The study claims to have reviewed reports prepared by various non-governmental organisations, including the South Asia Partnership-Pakistan (SAPPK), Aurat Foundation, Shirkat Gah, Human Rights Commission of Pakistan(HRCP), Catholic Commission for Justice & Peace (CCJP), and the Movement for Solidarity and Peace (MSP).

“The content analysis of the reports shows that these reports that are often presented by rights activists as the primary evidence based on substantive first-hand data, and understood as such by civil and political society, lack a primary evidence, and mainly rely on clichés cited from other similar reports,” the IPS report said.

“These reports rely on anecdotal evidence taken from newspaper reports and statements primarily collected from activists and politicians rather than the supposed victims and so-called perpetrators.”

The study also recommended a thorough exploratory study be conducted to verify the cases of alleged forced conversions so that the analysis presented here could be further validated, and rhetoric could be separated from reality and vice-versa.

Making an assessment of the ‘force’ used by religious clerics in marriages involving conversion of a non-Muslim, the normative factors, such as conversion as a form of cultural ritual, should not be ignored, the report says.

The study particularly focuses on the claims that “around 1,000 women and girls are forcibly converted to Islam every year in Pakistan”, and says that the claimed figures have been manufactured by these NGOs without seemingly bothering to verify them.

Citing a recent report authored by a Christian scholar, Asif Aqeel, the think-tank maintains that “the data shows that the issue of forced conversion and marriage is much more complex than headlines in the media”, which has claimed that nearly 1,000 Hindu and Christian girls are being kidnapped, forcibly converted and married annually in Pakistan.

“No known organisation has ever verified that 1,000 non-Muslim girls are forced to convert every year,” said Aqeel.

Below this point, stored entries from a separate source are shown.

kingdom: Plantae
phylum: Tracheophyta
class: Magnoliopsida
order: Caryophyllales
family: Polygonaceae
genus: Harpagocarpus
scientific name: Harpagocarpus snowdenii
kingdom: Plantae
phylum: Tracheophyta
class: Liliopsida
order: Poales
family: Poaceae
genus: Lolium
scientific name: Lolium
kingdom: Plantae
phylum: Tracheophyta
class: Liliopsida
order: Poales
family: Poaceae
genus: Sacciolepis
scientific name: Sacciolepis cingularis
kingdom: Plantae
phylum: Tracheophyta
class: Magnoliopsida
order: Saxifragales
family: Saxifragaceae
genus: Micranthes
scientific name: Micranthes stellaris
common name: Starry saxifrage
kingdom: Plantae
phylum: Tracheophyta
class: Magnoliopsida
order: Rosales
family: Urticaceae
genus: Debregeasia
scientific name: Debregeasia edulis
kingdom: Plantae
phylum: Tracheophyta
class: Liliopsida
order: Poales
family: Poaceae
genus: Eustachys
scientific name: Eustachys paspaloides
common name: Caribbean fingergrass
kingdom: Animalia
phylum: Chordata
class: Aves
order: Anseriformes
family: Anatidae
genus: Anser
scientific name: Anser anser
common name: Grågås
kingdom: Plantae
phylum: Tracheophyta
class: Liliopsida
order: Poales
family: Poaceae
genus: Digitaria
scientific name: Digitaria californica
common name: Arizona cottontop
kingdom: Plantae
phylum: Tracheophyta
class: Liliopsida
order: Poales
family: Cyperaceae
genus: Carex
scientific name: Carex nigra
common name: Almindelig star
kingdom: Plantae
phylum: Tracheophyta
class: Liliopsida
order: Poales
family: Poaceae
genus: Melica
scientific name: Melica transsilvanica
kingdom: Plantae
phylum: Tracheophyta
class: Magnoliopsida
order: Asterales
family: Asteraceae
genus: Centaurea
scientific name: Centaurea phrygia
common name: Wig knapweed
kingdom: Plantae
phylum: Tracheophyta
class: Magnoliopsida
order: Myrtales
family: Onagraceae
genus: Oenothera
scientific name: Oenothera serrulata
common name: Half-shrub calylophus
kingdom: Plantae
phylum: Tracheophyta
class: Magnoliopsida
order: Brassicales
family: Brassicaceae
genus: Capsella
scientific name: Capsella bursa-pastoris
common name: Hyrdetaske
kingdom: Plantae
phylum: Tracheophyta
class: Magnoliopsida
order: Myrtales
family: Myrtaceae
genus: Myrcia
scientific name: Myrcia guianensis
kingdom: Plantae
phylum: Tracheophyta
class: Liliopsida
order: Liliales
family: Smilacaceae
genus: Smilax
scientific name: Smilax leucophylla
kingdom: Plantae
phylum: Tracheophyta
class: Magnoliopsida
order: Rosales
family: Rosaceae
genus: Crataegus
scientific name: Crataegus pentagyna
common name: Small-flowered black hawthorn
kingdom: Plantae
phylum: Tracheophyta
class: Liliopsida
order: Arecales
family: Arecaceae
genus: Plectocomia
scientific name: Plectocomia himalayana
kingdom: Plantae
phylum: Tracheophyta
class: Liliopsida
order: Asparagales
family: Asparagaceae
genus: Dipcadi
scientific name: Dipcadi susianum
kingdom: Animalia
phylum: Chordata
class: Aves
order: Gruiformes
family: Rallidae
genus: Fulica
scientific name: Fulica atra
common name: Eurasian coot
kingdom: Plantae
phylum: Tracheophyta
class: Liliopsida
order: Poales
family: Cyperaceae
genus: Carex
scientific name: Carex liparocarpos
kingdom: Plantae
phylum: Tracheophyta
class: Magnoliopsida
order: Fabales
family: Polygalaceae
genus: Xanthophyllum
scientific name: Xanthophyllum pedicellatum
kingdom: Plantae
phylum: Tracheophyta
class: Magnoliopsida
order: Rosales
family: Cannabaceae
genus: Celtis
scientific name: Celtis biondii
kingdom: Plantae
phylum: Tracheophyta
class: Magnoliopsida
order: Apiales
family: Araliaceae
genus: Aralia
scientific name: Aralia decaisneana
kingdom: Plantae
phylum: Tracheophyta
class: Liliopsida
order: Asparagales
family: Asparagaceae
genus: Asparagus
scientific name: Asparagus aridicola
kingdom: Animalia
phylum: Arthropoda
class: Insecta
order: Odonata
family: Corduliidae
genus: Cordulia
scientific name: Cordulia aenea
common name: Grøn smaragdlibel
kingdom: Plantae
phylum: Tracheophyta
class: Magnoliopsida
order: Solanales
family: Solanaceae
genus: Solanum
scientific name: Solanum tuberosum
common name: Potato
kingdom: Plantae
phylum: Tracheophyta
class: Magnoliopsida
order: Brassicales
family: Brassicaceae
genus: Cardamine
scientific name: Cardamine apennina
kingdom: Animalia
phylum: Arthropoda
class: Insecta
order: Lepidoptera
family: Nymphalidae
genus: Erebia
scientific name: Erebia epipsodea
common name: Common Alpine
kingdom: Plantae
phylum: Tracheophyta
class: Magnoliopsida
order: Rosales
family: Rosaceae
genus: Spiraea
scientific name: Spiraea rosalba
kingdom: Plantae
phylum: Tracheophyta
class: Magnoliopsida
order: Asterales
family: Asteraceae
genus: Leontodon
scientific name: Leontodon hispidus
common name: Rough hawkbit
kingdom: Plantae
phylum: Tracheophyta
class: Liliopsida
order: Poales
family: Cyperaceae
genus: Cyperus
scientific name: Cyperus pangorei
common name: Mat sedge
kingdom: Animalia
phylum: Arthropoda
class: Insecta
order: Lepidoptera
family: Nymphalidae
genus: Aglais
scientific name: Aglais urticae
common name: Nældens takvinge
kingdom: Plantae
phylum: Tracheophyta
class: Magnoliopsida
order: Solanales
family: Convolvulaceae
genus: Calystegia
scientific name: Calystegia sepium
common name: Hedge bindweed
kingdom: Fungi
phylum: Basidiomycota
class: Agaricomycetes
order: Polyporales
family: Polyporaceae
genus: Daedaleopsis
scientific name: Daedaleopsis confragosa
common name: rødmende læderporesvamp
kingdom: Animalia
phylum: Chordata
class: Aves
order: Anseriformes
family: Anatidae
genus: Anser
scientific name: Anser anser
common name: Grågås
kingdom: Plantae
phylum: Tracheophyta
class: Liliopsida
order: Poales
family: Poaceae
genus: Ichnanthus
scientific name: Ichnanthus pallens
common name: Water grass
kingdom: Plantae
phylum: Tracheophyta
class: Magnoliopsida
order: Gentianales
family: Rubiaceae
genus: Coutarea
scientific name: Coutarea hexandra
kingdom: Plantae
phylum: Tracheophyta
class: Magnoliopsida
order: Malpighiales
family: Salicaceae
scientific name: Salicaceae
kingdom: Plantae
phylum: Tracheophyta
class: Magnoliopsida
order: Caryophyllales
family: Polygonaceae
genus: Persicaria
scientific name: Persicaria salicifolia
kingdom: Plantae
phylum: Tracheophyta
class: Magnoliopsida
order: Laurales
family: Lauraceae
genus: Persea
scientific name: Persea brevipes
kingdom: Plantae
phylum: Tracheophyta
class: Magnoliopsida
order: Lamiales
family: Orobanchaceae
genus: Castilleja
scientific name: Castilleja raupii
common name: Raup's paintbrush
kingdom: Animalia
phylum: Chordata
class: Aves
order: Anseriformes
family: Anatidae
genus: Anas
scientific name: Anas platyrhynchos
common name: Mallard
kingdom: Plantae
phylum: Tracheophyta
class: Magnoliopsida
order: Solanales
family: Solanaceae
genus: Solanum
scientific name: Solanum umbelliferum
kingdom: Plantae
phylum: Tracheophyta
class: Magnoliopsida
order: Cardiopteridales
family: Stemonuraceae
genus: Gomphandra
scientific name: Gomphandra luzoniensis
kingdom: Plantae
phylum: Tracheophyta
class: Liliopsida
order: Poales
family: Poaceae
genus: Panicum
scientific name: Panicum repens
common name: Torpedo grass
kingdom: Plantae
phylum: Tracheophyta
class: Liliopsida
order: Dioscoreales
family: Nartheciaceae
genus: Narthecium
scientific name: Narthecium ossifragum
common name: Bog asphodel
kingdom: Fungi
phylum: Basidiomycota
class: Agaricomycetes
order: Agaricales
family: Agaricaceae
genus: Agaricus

The study suggests that the problem of mass conversion of scheduled caste Hindus in Sindh has more to do with the socio-economic marginality of the converts than with religion.

Quoting some Dalit or lower caste Hindu activists, it says the narrative of “forced” conversion is projected by the privileged upper-caste Hindus to maintain their hegemony over the emerging political class of Dalits.

“There is no denying the fact that isolated incidents of forced conversions are reported involving criminal and exploiting elements,” Surendar Valasai, a veteran Dalit activist and a member of the Sindh Assembly, told the report author. “But since every conversion is treated by interest groups as forced, the real victim that is girls are also denied the required sympathy and justice in the media as well as by the society and government.”

Regional context

The study says the conversion of Hindu and Christian girls to Islam in Pakistan cannot be merely construed as social domination of Muslims or economic opportunities available to the majority population.

“Had it been so, there would have been several examples of Muslim conversions in India to Hinduism and their subsequent marriages with Hindus. On the contrary, the evident trend of individual and mass religious conversion in colonial and post-independence India is majorly towards Islam and Christianity,” it said.

Given this tendency and the fear of mass conversion of ‘lower caste’ Hindus, the Hindu rights activists have got anti-conversion laws passed in India, says the study. “Asma Jahangir, United Nations Special Rapporteur on freedom of religion or belief from 2004 to 2010, visited India in 2008 and reported that the laws were targeted at Christians and Muslims. She wrote in her report that the laws failed to clearly define what makes a conversion improper, and bestows on the authorities’ unfettered discretion to accept or reject the legitimacy of religious conversions.”

The demand for the passage of laws against ‘forced conversions’ in Pakistan should be seen in the generic context of Islamophobia at the global level, particularly in relation to the anti-conversion laws as passed by the Indian government, and further push for it in certain Indian states, it says.